*REQUIRED ACTIONS*:
#1 Do these statements agree with the popcorn comments? (a) The first writer began buying a different popcorn brand. (b) sKILLz names microwave popcorn as the best kind. (c) DirtyBitchSociety has stood right in front of the microwave while waiting for it to finish. Answer yes or no for each, and quote the words from the comments that decide it.
#2 Can you repeat the popcorn comments from "What the heck" up to and including "up your world.", word for word?
#3 In the popcorn comments, which brand's stockpile did the first writer throw out?

*GIVEN PASSAGE*:

I'm glad I follow my instincts. I used to get sick to my stomach whenever my significant other popped Orville Redenbacher microwave popcorn. I had to leave the house and sit in my backyard until the smell subsided. I finally threw out our stockpile of Orville Redenbacher and started buying another brand. You just never know what's gonna kill you do you? Here I am avoiding asbestos and wearing gloves when handling petrochemicals and all the while my popcorn was harming me!

sKILLz said...

What the heck is that shit about? Well I guess I wont be throwing a bag of doritos at Maria anytime soon.
I love popcorn, the one from the movies is the best!

DirtyBitchSociety said...

AZCG, If it's not one thing it's another, huh? Of course, I've stood, right in front of the microwave, waiting for it to be done. Get out while ya still can g-friend! We're doomed!

DirtyBitchSociety said...

Skillz, fucked his ass up, huh? Yea, don't be whippin no snacks at the wife, ya just never know. Hell, she might come back with a bag of those hard restaurant style Tostitoes and fuck up your world.

sKILLz said...

Oh no not those they might poke en eye out or something!

DirtyBitchSociety said...

Skillz, you know it. You'll be sittin in Battery Park with a cane and a tin cup, knowing damn well, ya shoulda never thrown those Doritos.

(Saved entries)
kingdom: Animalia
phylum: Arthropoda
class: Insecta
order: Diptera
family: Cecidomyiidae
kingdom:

...

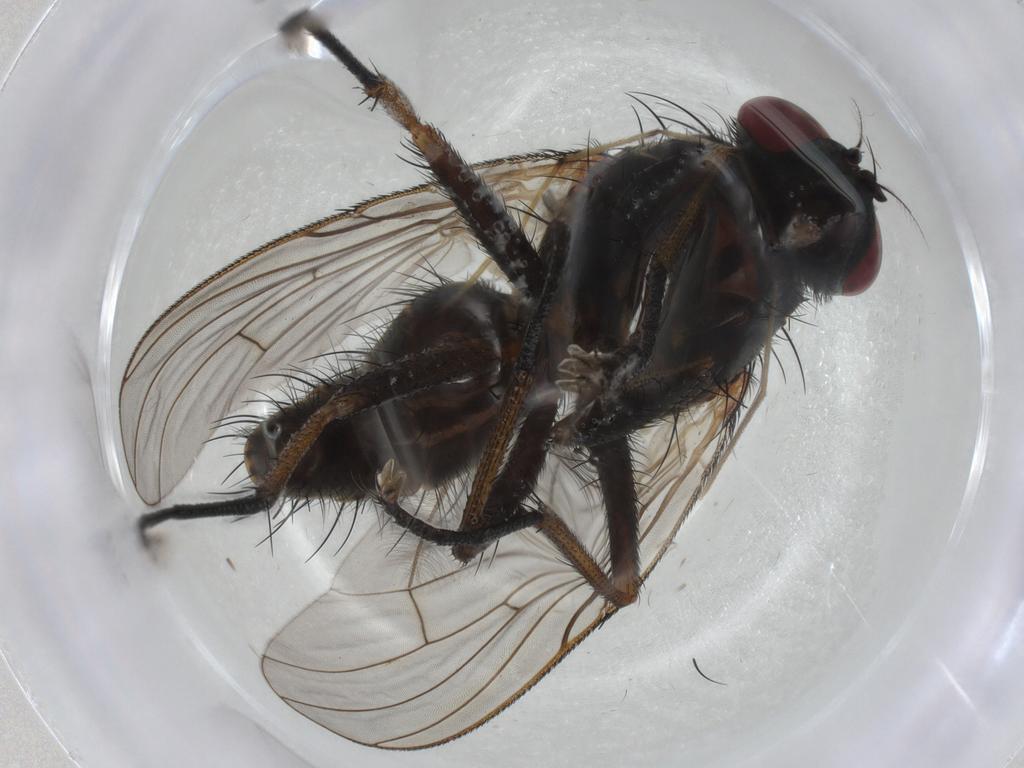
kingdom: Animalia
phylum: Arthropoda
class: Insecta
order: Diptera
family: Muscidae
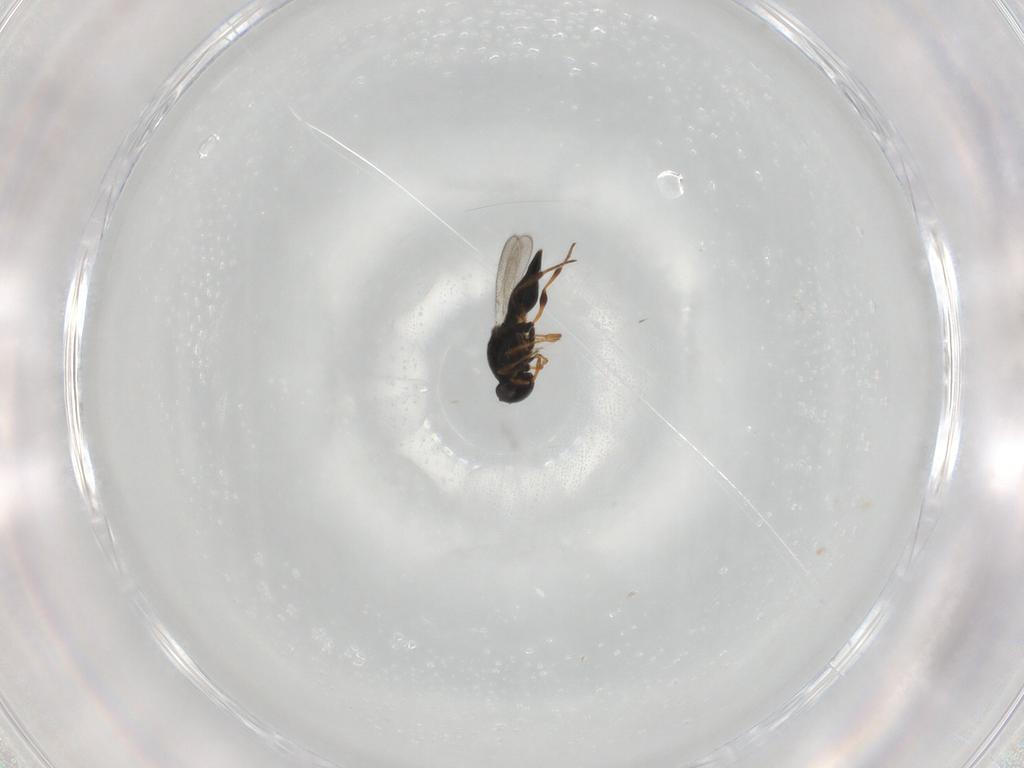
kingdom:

--

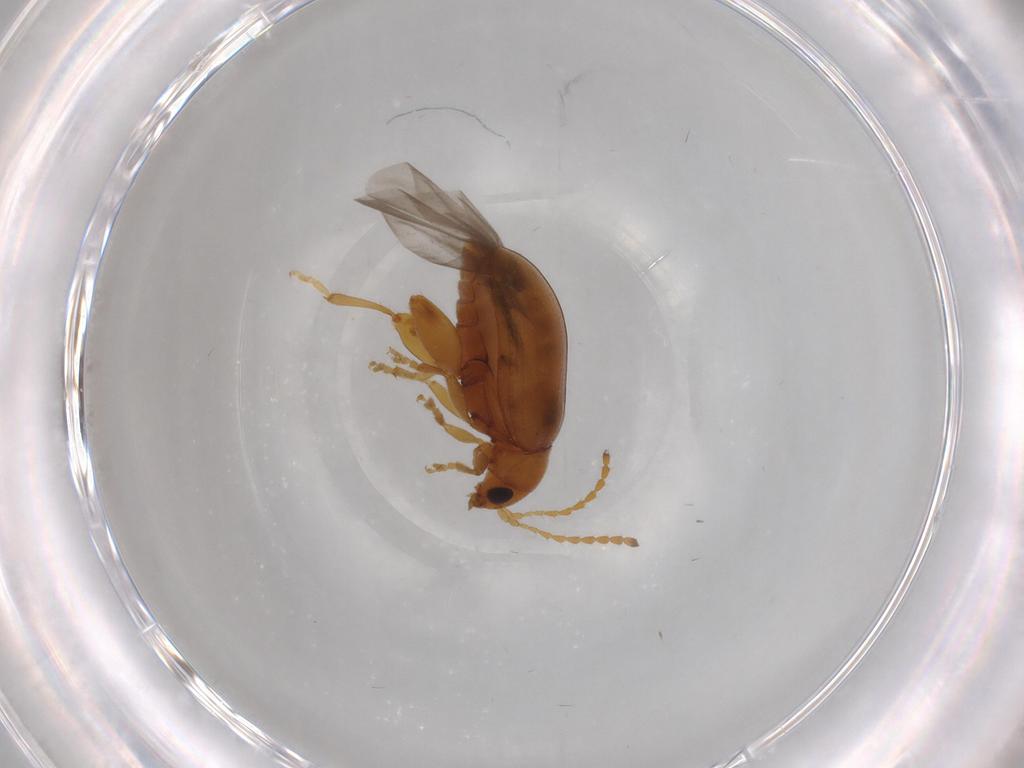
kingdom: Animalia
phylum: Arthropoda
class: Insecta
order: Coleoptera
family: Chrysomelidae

*PER-TASK ANSWERS*:
#1
(a) Yes: "started buying another brand."
(b) No: "the one from the movies is the best!"
(c) Yes: "I've stood, right in front of the microwave, waiting for it to be done."

#2
What the heck is that shit about? Well I guess I wont be throwing a bag of doritos at Maria anytime soon.
I love popcorn, the one from the movies is the best!

DirtyBitchSociety said...

AZCG, If it's not one thing it's another, huh? Of course, I've stood, right in front of the microwave, waiting for it to be done. Get out while ya still can g-friend! We're doomed!

DirtyBitchSociety said...

Skillz, fucked his ass up, huh? Yea, don't be whippin no snacks at the wife, ya just never know. Hell, she might come back with a bag of those hard restaurant style Tostitoes and fuck up your world.

#3 Orville Redenbacher.